The canonical novitiate was introduced into the Congregation of the Franciscan Clarists in 1934. Though wishing to enter immediately, the Blessed was only admitted on the 12th of August 1935 because of her ill health. About one week after the beginning of her novitiate, she had a haemorrhage from the nose and eyes and a profound organic wasting and purulent wounds on her legs. The illness deteriorated, to such a point that the worst was feared. Heaven came to the rescue of the holy novice. During a novena to The Servant of God Fr. Kuriakose Elia Chavara – a Carmelite who today is a Blessed—she was miraculously and instantaneously cured.

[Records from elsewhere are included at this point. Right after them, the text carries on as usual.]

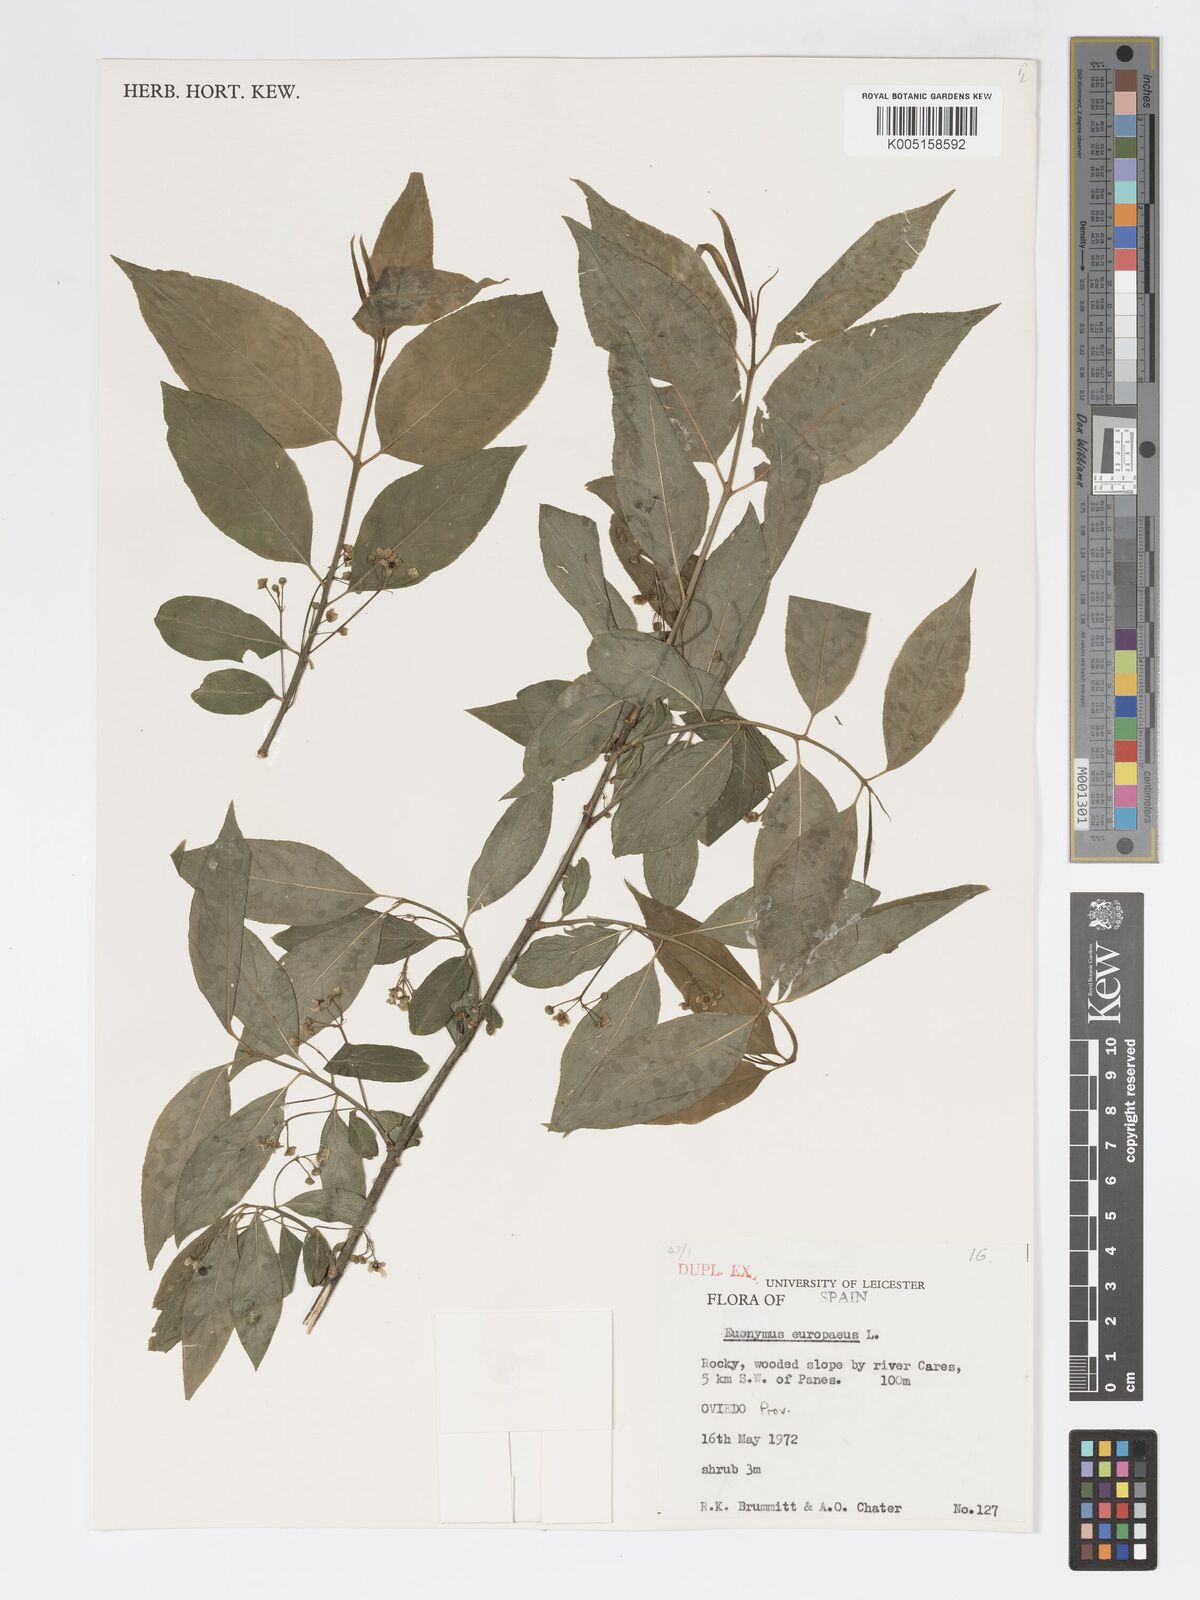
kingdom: Plantae
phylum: Tracheophyta
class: Magnoliopsida
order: Celastrales
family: Celastraceae
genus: Euonymus
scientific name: Euonymus europaeus
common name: Spindle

The 12th of August 1936, the feast of St. Clare, the day of her perpetual profession, was a day of inexpressible spiritual joy. She had realised her desire, guarded for a long time in her heart and confided to her sister Elizabeth when she was only 12 years old: “Jesus is my only Spouse, and none other”.
Painful illnesses followed each other: typhoid fever, double pneumonia, and, the most serious of all, a dramatic nervous shock, the result of a fright on seeing a thief during the night of the 18th of October 1940. Her state of psychic incapacity lasted for about a year, during which she was unable to read or write. In every situation, Sister Alphonsa always maintained a great reservation and charitable attitude towards the Sisters, silently undergoing her sufferings. In 1945 she had a violent outbreak of illness. A tumour, which had spread throughout her organs, transformed her final year of life into a continuous agony. Gastroenteritis and liver problems caused violent convulsions and vomiting up to forty times a day: “I feel that the Lord has destined me to be an oblation, a sacrifice of suffering… I consider a day in which I have not suffered as a day lost to me”.
With this attitude of a victim for the love of the Lord, happy until the final moment and with a smile of innocence always on her lips, Sister Alphonsa quietly and joyfully brought her earthly journey to a close in the convent of the Franciscan Clarists at Bharananganam on the 28th July 1946, leaving behind the memory of a Sister full of love and a saint.
Alphonsa of the Immaculate Conception Muttathupadathu was proclaimed Blessed by Pope John Paul II in Kottayam, India, on the 8th of February 1986. On Sunday, 12 October 2008, Pope Benedict XVI announced her canonization at a ceremony at Saint Peter’s Square. She is the first woman of Indian origin to be canonised as a saint. In the homily, Pope Benedict XVI recalled Alphonsa’s life as one of “extreme physical and spiritual suffering”. Thousands of people converge on the small town of Bharananganam when they celebrate the feast of Saint Alphonsa from 19 to 28 July each year; her tomb has been designated as a pilgrimage site with numerous miracles being reported by pious devotees.